By Our Representative
In an alarming revelation, a high-powered Government of India committee headed by top scholar Prof Amitabh Kundu has calculated that #Gujarat's 162 slums, of which 130 are notified, have the lowest tenability index than anywhere else in the country. The committee, appointed by the previous UPA government in January 2014, submitted its report recently to the Union ministry housing and urban poverty alleviation to "calculate" which are slums and slum-dwelling households could be regularized.
The report says, a household in a slum is "tenable" if it is situated in a notified slum regardless of the location, it is in an area which is "non-hazardous/non-objectionable” even if it is not in situated in the notified area, and has 10 per cent households with "patta, possession certificate or occupancy rights." Kundu is one of the best known urban experts of India specializing on urban demographic issues.
The reort underlines, "This index indicates the extent to which the state has extended tenure rights on those who are prima facie eligible to make such a claim and have the potential to be recognized and extended such tenure rights."
The report shows that on a scale of 1, Gujarat's slum tenability index (STI) is just 0.21 as against the all-India STI of 0.72. Punjab's STI index is 0.93, followed by Maharashtra's 0.90, Jammu and Kashmir's 0.85, Kerala's 0.84, Andhra Pradesh's Telangana's and Rajasthan's 0.79, Uttar Pradesh's 0.78, and so on.

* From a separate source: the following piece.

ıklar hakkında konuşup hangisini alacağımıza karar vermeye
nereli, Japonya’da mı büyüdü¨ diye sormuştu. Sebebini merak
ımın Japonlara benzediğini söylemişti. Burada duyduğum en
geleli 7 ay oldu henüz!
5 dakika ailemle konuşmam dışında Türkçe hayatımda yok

The report warns, the states with a higher proportion of untenable slum households may lead to a situation where "in the future, states will not grant patta, possession certificate or occupancy rights in such slums" at all, suggesting that eviction in these slums may well become a major reality.
In absolute terms, as against Gujarat's 23,614 slum households in 130 "tenable" slums, just about 4,697 households, or about 19 per cent, have patta or possession certificate or occupation certificate, as against the national average of 54 per cent. The lowest in India, it indicates "failure" of the state government to regularize slum dwellers, hampering their right to legally own a dwelling on being displaced.

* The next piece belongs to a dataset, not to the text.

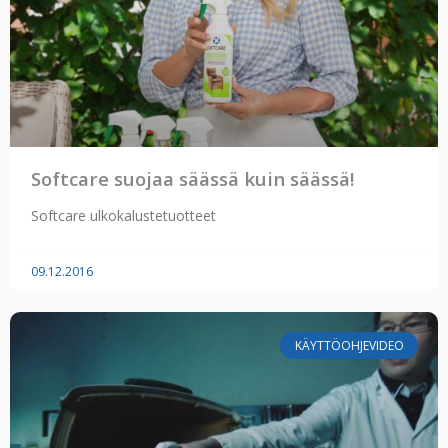
Softcare suojaa säässä kuin säässä!
Softcare ulkokalustetuotteet
09.12.2016
KÄYTTÖOHJEVIDEO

The report is significant, as it comes close on heels of the committee's view, reported in sections of media, which said Gujarat's and #Ahmedabad's slum development index, based on the situation of slums in 2011 as against what it was a decade earlier, in 2001, is one of the worst in India.
By "non-tenable slums" -- whose proportion was found to be the highest compared to all Indian states -- the committee means those that "are those that are located in along major transport alignment, along other drains, along raiway lne, along river/ water body tank, along storm water drain/nallah, on river/ water body bed", and "hazardous or objectionable” areas.
The report says, "The index decided by the committee is the number of slum households who have recognized tenure rights, e.g., patta, possession certificate, occupancy right, etc. as a ratio of non-rental slum households that are living in tenable slums, as defined above."
There is, however, a disclaimer -- that the STI, calculated using the validated data from 7,550 slums, should be "considered as a sample drawn from the universe of slums in that state" and not final verdict. "The committee is unable to ascertain the extent to which the sample is representative for that state. The STI should be seen more as a methodological contribution than as an accurate measure of the level of tenability in that state, pending full validation of the data", the report says.